All the modern Jet cabinet saws I know of are 3hp/220v. If it's got a 120v motor (< 2hp), odds are good it's an early hybrid with older style table mounted trunnions and connecting rods….basically a contractor saw with an enclosed base. If it's the model I'm thinking of, it preceded the original Super Saw, which hit the market at least 7 or 8 years ago, so the design is older than 5 years old even if he's only owned it that long. Be sure it's priced appropriately for what it is. How much is it?


----------



## knotscott (Feb 27, 2009)

Found some more info for you:

_Jet JWCS-10A $1,000
This hybrid saw has a contractor's-saw mechanism tucked inside a cabinet base. (The long-rail version is shown here.)

PROS
A saw with a cabinet base has better dust collection than one with an open base.With the motor tucked inside, the saw takes up less room.A cabinet base is also sturdier than an open base.

The 1-3/4-hp motor is slightly more powerful than the 1-1/2-hp motor on the Jet JWTS-10CW2 contractor's saw and has a thermal overload button (most saws don't).The fence has easily replaceable faces, vertical adjustment, and a good cursor and rule.

CONS
The cabinet-style base is an excellent improvement over an open base, but this saw doesn't have two other important features we're looking for. First, it's a right tilt. Second, you get a tableboard rather than a cast-iron wing on the right side of the saw, although you can buy an extra cast-iron wing for $100.The switch is not magnetic, and there's no more room around the front handwheel than on a contractor's saw._


----------



## Cory (Jan 14, 2009)

Great info, guys. thanks for all your help.
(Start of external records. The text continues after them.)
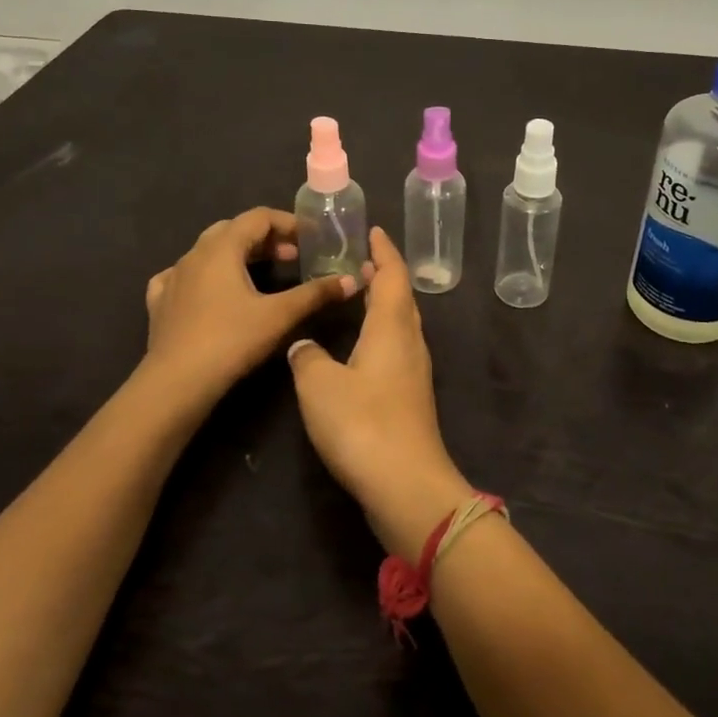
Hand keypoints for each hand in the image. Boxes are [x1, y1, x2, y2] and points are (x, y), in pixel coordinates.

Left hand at [144, 208, 356, 411]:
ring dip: (237, 255)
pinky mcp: (160, 301)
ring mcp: (173, 277)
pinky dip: (204, 276)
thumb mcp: (279, 315)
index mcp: (222, 248)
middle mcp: (194, 254)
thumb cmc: (231, 341)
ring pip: (208, 251)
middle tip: (291, 257)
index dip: (288, 223)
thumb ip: (315, 294)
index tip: (310, 239)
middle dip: (265, 239)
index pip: (258, 217)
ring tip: (260, 274)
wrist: (176, 383)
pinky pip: (183, 276)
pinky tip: (211, 291)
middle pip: (233, 230)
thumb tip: (351, 280)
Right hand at [287, 228, 471, 557]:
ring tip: (357, 294)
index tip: (371, 231)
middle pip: (401, 297)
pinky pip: (396, 348)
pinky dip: (381, 332)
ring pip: (400, 324)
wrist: (405, 485)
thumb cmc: (362, 423)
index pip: (392, 275)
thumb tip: (303, 344)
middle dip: (383, 274)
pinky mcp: (410, 399)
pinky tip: (360, 346)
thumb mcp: (319, 385)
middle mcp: (410, 343)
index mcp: (392, 327)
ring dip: (383, 303)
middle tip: (357, 259)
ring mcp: (414, 373)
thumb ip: (307, 357)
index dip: (383, 251)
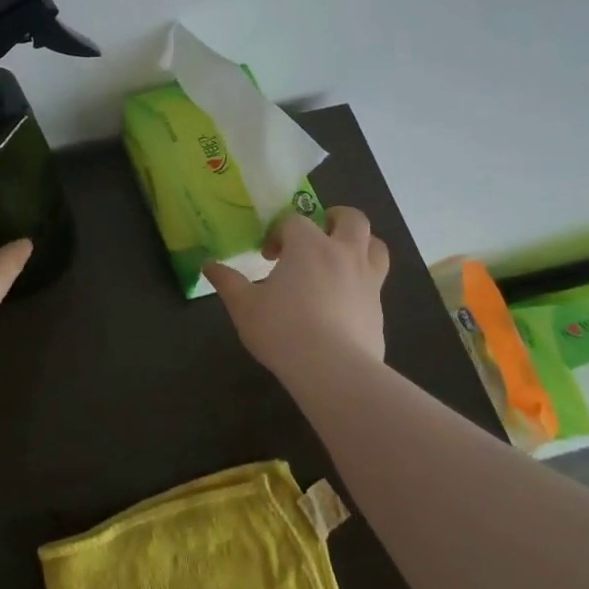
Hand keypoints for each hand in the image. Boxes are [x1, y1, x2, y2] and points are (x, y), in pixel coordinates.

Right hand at [204, 206, 388, 374]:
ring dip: (361, 244)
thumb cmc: (283, 330)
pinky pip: (376, 282)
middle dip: (333, 219)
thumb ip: (228, 283)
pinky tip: (344, 302)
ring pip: (376, 246)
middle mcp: (343, 253)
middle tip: (317, 235)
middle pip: (351, 219)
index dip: (279, 233)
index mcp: (308, 245)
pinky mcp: (379, 308)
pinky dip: (362, 282)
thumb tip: (209, 265)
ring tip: (341, 259)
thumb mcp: (244, 307)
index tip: (268, 256)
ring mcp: (368, 280)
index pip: (294, 221)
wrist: (334, 370)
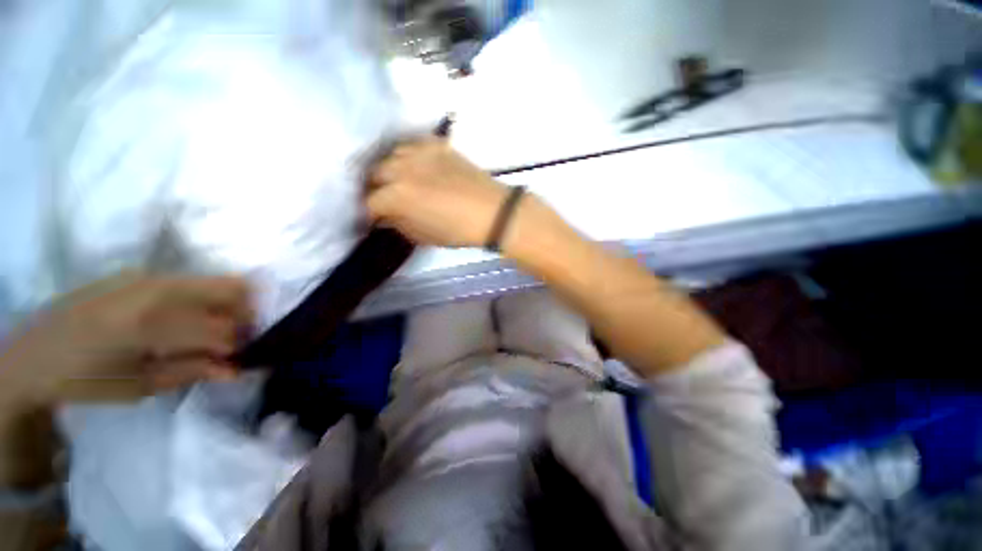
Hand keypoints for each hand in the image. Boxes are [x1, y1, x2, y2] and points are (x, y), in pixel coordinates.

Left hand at [0, 272, 251, 405]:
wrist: (31, 355)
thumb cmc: (84, 381)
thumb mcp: (139, 387)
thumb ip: (191, 371)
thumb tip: (237, 369)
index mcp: (147, 324)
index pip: (219, 328)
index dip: (241, 344)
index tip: (246, 356)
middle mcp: (153, 289)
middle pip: (230, 288)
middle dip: (246, 313)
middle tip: (241, 337)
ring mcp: (145, 276)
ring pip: (214, 281)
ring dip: (228, 305)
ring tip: (217, 330)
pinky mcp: (138, 273)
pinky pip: (190, 283)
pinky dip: (204, 300)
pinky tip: (188, 321)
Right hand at [366, 139, 508, 247]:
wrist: (492, 212)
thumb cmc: (458, 230)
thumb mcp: (423, 236)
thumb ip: (399, 224)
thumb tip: (386, 217)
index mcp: (397, 196)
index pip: (369, 202)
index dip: (369, 213)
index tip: (374, 219)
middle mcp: (402, 169)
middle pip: (374, 174)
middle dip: (376, 189)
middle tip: (385, 199)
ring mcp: (420, 153)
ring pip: (391, 155)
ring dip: (390, 169)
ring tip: (398, 180)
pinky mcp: (437, 145)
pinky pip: (413, 143)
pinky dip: (409, 154)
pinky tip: (416, 165)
If I could get it for $500 to $600 would that be a worthwhile investment? I was also thinking of ordering the Grizzly left tilt contractor's saw. It can be had brand new for $775 and includes free shipping to my door.


----------



## JayPique (May 25, 2009)

I would hold out for a full 3hp cabinet saw. I've got a Jet contactor saw at home and it just doesn't have the power or mass to do what I consider basic woodworking cuts. If you're thinking of a smaller style saw, I'd get the Bosch saw with the pop-up roll around base to start. That way when you upgrade to a cabinet saw you've got a great job-site saw that's fairly portable. I think a contractor saw just doesn't cut it.

JP


----------



## Dusty56 (Apr 20, 2008)

http://www.toolking.com/steel_city_35920_10-inch_granite_cabinet_saw.aspx#
Here's a thought for you if you have to have the left tilt : )


----------



## DAWG (Oct 23, 2009)

I own a Sears contractor size saw which regularly sold for $529.00, but paid alot less during a sell and also bought the floor model. I think I paid around $ 350.00 and I like this saw. With that said I'm always looking at bigger saws with 50" fence and table and big HP. My neighbor has a 5HP 50" cut Delta so I regularly can compare the difference. My suggestion if your thinking about spending $775.00 on a Grizzly is to go bigger. Some people would not buy Grizzly, but I look at their saws all the time. My choice would be either of these.

1.
2.


----------



## knotscott (Feb 27, 2009)

$500-$600 would be too much IMO….it's just too close to the real deal. < $500 maybe….offer $400 and see. Nice fence, but is otherwise a fairly average (good) saw with a good enclosure. The new Jet Proshop, Craftsman 22124, GI 50-220, Grizzly G0478 and G0661, and Steel City 36930 all has some advantages and can be had in the $700-$900 range new, all with warranties.

If you've got 220v, the Griz G1023SL is the cat's meow at $889 shipped.


----------